Exercise aim -
In every item, update the text so that "Your rating" reads "Your score", and leave every other word as it stands.

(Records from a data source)
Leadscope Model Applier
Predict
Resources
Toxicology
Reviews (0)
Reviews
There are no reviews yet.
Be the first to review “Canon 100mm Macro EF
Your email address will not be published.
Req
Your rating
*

Written solution -
Leadscope Model Applier
Predict
Resources
Toxicology
Reviews (0)
Reviews
There are no reviews yet.
Be the first to review “Canon 100mm Macro EF
Your email address will not be published.
Req
Your score
*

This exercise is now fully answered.